**Exercise prompt**: The answer must be the full listing, word for word, with no pictures in it.

**Available data**:
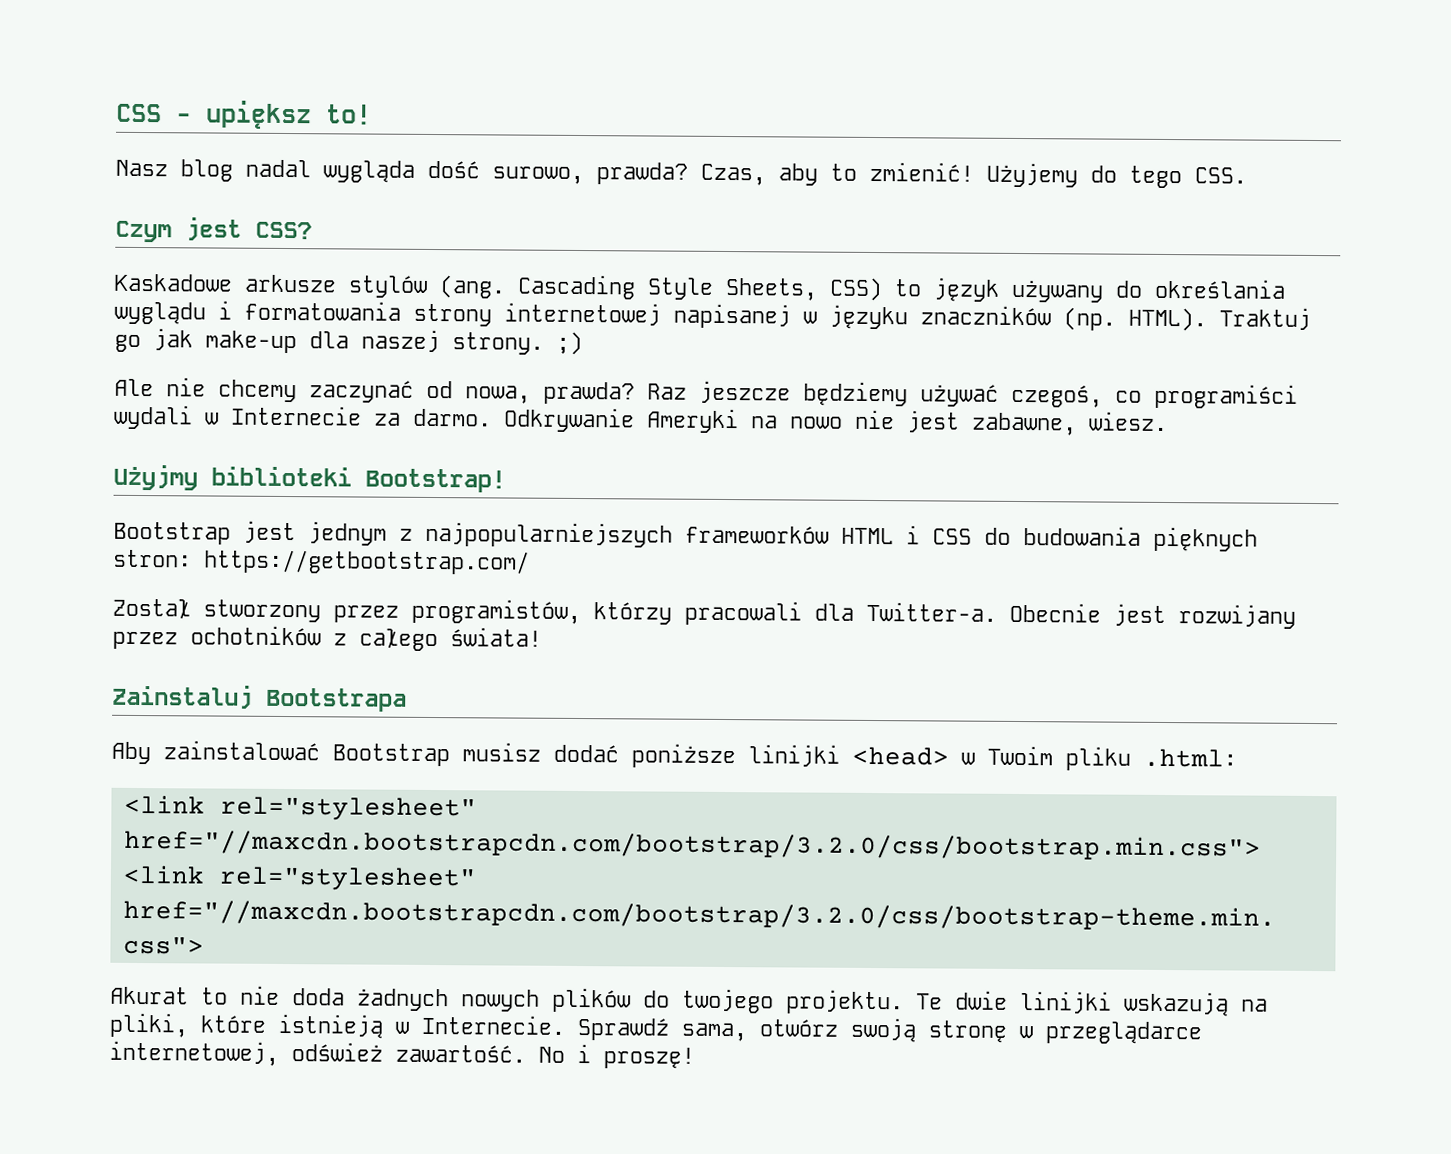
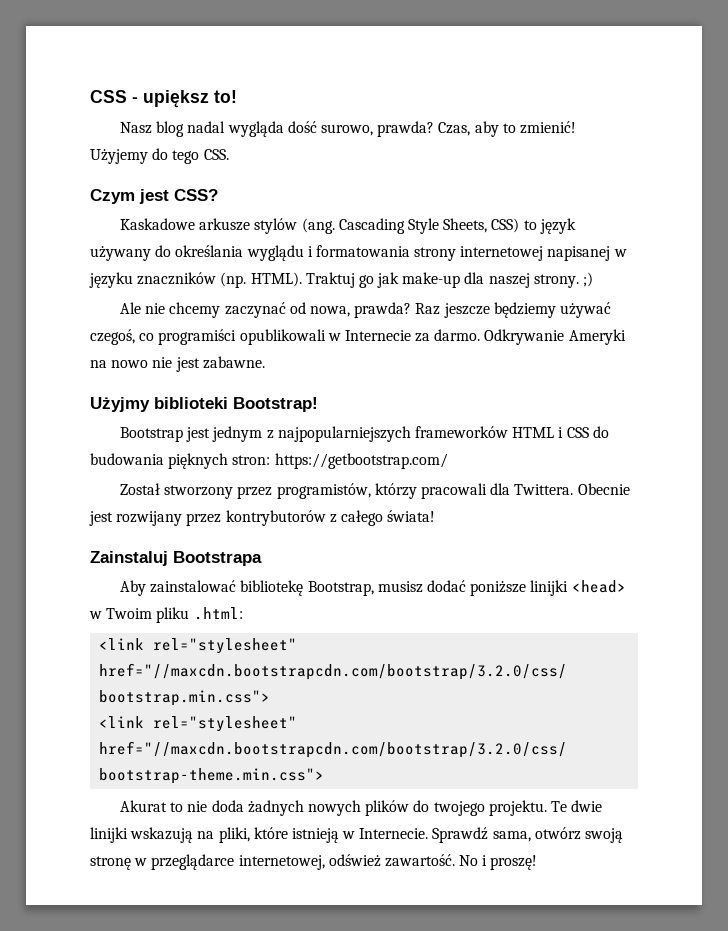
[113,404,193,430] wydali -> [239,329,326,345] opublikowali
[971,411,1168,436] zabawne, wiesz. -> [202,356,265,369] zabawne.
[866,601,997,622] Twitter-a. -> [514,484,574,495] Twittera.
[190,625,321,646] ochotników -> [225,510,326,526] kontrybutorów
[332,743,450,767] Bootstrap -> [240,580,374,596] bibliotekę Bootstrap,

**Solution to the exercise**:
[113,404,193,430] wydali -> [239,329,326,345] opublikowali
[971,411,1168,436] zabawne, wiesz. -> [202,356,265,369] zabawne.
[866,601,997,622] Twitter-a. -> [514,484,574,495] Twittera.
[190,625,321,646] ochotników -> [225,510,326,526] kontrybutorów
[332,743,450,767] Bootstrap -> [240,580,374,596] bibliotekę Bootstrap,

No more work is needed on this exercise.